(Data entries)
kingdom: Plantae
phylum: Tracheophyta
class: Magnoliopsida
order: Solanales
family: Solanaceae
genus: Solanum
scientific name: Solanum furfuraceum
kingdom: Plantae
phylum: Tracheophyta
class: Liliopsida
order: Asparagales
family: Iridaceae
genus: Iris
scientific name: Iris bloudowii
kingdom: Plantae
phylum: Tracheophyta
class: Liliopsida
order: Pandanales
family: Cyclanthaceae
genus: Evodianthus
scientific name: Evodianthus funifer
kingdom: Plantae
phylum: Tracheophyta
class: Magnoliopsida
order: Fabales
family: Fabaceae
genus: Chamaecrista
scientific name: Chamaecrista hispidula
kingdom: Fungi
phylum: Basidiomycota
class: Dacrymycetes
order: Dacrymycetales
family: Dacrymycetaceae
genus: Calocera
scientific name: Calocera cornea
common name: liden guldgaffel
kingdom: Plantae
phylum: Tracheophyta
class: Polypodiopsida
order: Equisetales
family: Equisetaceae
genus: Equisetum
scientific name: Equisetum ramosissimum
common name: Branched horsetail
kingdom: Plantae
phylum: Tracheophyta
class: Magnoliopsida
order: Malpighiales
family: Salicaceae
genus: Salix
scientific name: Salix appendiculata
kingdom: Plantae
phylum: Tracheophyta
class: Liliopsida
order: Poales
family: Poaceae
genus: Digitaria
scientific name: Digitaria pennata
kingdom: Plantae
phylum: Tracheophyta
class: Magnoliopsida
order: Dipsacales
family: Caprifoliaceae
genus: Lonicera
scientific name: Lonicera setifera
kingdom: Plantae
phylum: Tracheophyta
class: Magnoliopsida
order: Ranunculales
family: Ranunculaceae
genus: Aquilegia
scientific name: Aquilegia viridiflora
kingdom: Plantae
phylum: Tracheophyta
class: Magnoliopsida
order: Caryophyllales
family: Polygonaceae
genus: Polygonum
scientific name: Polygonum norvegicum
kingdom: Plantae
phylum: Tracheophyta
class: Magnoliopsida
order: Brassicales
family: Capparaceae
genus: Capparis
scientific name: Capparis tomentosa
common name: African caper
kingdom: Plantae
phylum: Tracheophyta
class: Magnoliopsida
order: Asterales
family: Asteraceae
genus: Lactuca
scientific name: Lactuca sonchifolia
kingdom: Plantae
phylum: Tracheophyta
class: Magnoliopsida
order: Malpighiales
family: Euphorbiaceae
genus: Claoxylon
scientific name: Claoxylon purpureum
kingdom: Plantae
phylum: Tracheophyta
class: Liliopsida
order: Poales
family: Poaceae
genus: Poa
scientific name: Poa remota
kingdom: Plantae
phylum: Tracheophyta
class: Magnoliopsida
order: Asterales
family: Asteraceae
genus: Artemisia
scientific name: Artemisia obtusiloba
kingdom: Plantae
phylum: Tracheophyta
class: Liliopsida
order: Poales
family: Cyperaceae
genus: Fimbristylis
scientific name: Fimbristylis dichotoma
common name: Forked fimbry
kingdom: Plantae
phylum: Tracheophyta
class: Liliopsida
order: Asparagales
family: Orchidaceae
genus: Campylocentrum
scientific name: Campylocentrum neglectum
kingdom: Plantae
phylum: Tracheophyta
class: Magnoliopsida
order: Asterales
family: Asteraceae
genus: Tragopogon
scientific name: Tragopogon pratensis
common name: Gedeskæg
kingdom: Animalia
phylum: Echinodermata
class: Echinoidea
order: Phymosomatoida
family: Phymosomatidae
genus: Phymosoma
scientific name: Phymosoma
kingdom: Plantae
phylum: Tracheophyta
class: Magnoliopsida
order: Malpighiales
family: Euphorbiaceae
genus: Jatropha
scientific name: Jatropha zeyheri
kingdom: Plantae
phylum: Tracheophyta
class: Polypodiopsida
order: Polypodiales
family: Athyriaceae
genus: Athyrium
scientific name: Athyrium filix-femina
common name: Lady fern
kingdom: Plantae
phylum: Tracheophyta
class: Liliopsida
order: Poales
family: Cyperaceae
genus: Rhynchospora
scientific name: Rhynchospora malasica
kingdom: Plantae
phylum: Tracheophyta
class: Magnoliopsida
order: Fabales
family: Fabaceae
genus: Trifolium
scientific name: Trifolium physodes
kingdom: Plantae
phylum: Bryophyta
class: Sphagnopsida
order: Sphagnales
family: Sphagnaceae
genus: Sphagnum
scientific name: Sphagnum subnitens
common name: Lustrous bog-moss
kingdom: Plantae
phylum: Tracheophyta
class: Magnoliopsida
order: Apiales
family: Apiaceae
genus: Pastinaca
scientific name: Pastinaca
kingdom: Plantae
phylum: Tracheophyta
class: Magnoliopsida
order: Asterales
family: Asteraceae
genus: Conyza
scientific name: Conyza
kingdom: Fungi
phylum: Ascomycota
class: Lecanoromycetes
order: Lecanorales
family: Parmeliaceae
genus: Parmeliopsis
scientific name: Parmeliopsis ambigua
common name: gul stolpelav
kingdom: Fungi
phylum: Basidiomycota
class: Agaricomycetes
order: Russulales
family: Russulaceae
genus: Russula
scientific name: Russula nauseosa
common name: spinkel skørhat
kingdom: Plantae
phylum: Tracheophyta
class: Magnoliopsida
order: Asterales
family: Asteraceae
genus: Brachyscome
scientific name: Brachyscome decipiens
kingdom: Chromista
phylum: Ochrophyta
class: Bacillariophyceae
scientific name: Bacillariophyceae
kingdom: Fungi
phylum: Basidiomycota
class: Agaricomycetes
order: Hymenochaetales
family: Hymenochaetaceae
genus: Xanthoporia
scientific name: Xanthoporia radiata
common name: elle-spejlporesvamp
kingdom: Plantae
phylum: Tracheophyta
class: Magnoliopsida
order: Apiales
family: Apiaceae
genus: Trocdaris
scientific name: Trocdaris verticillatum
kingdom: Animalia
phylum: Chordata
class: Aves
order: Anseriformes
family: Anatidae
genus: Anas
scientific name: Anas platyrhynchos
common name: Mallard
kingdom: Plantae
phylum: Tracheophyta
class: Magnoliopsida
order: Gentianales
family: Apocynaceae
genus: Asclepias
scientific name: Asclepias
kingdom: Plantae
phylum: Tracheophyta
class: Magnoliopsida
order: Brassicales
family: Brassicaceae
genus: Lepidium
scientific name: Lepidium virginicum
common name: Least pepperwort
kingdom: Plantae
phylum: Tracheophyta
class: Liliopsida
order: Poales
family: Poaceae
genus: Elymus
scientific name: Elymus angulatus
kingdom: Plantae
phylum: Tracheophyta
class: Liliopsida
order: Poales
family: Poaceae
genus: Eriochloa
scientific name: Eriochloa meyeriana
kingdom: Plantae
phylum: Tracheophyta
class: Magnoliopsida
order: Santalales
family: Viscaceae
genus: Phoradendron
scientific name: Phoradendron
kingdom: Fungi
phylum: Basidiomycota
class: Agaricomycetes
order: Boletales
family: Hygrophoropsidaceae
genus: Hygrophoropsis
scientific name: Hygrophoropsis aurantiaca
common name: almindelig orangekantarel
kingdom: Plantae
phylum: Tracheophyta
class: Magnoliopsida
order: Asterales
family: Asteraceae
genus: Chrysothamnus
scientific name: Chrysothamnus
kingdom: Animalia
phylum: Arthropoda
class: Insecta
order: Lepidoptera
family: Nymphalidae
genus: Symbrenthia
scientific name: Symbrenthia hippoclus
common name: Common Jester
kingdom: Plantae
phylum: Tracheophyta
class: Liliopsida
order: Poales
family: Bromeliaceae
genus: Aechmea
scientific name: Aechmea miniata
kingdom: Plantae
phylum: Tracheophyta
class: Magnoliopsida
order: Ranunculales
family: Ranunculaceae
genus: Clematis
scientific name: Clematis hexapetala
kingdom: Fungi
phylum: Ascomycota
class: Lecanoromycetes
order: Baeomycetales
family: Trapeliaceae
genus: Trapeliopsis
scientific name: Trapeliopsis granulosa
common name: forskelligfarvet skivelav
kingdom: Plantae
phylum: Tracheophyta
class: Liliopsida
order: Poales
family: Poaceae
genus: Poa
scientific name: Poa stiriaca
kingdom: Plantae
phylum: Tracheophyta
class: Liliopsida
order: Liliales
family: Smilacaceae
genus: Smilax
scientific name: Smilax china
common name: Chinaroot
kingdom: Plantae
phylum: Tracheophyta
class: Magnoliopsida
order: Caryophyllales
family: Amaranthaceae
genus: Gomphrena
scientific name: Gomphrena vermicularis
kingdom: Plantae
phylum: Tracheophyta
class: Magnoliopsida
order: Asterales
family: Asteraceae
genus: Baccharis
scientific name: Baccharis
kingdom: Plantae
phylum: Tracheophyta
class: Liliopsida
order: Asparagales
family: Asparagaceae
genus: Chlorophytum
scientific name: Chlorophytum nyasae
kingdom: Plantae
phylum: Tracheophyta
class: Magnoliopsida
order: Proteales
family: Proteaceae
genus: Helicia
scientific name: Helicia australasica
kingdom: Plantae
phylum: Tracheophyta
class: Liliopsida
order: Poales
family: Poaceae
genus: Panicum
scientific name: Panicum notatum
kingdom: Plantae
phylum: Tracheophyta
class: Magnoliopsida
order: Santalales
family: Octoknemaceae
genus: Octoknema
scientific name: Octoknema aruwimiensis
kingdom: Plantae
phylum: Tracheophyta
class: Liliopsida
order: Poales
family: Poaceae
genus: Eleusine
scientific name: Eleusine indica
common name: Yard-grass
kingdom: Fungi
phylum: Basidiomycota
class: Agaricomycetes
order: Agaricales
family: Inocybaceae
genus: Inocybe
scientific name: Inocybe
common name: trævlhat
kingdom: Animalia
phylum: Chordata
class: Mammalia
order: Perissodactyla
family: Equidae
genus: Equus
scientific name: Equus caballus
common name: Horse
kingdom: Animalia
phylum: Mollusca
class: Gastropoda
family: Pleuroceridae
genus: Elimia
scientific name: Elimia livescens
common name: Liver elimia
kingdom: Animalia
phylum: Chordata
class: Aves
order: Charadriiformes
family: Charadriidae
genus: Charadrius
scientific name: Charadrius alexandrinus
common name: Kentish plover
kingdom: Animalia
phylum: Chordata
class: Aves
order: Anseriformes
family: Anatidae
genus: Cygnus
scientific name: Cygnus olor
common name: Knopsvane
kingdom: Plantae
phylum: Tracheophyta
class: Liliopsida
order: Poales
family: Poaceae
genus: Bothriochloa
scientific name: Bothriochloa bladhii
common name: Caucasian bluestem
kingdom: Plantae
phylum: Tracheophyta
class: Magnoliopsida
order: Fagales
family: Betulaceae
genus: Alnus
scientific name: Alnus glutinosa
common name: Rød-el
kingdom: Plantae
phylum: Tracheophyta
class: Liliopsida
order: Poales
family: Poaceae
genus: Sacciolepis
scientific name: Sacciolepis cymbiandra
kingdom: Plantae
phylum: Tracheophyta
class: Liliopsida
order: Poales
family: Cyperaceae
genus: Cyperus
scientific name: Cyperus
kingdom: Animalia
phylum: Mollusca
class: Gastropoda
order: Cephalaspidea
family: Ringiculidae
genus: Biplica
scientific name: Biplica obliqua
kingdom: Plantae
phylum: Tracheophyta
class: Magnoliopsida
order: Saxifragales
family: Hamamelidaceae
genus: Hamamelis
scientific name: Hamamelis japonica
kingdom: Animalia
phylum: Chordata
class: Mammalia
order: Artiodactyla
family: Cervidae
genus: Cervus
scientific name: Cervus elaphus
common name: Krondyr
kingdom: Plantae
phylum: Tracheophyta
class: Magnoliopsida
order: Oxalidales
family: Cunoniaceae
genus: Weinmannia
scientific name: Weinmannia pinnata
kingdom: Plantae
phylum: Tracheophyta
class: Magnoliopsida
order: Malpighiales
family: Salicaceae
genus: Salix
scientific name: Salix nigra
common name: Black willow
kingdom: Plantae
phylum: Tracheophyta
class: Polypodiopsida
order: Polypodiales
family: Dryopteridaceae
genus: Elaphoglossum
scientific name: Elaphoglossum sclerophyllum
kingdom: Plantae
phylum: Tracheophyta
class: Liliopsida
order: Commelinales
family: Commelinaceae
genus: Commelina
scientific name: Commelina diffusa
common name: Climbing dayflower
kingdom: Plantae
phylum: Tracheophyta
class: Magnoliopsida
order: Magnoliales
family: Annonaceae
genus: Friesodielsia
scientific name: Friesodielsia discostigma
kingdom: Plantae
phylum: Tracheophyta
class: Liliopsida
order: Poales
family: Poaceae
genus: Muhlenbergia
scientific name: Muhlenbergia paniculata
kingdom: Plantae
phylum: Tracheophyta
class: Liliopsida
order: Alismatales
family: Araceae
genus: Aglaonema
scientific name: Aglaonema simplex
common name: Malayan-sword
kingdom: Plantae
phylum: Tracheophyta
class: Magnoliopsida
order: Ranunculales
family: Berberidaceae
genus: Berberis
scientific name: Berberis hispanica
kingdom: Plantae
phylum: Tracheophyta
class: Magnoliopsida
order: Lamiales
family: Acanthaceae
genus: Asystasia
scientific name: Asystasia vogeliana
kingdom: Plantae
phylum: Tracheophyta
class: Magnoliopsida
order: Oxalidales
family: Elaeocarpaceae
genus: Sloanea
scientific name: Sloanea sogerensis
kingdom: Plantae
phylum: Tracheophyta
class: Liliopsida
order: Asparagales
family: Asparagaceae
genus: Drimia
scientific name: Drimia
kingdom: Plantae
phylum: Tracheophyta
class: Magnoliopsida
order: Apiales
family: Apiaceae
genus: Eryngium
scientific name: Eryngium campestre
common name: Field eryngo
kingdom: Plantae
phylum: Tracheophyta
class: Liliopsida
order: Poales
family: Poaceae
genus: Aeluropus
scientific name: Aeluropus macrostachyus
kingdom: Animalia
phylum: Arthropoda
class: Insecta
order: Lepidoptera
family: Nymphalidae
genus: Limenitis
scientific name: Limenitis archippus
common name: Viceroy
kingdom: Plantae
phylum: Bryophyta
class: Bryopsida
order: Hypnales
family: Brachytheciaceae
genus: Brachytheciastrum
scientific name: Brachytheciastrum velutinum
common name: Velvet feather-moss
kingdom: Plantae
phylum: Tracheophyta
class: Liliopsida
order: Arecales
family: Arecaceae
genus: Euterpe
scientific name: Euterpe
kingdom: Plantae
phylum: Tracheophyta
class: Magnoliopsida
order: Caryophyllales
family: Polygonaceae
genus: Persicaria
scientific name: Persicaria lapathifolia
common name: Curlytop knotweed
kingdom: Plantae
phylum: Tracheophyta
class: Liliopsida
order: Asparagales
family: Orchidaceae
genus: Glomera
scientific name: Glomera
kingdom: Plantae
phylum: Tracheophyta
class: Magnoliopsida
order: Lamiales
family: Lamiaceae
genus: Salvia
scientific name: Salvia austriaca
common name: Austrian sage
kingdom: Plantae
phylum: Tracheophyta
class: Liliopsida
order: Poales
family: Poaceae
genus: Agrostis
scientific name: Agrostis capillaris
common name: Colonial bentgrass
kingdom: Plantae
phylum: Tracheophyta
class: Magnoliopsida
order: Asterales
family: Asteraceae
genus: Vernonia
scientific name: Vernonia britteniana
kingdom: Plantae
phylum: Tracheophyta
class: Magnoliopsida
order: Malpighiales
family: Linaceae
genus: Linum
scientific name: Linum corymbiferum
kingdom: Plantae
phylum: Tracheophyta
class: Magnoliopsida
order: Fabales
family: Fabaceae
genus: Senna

* **WRITTEN PROBLEM**
Swap "scientific name" for "species" in everything from the line containing "genus: Tragopogon" down to the line containing "genus: Athyrium", and give back only those lines with nothing else changed.

* **TASK RESULT**
genus: Tragopogon
species: Tragopogon pratensis
common name: Gedeskæg
kingdom: Animalia
phylum: Echinodermata
class: Echinoidea
order: Phymosomatoida
family: Phymosomatidae
genus: Phymosoma
species: Phymosoma
kingdom: Plantae
phylum: Tracheophyta
class: Magnoliopsida
order: Malpighiales
family: Euphorbiaceae
genus: Jatropha
species: Jatropha zeyheri
kingdom: Plantae
phylum: Tracheophyta
class: Polypodiopsida
order: Polypodiales
family: Athyriaceae
genus: Athyrium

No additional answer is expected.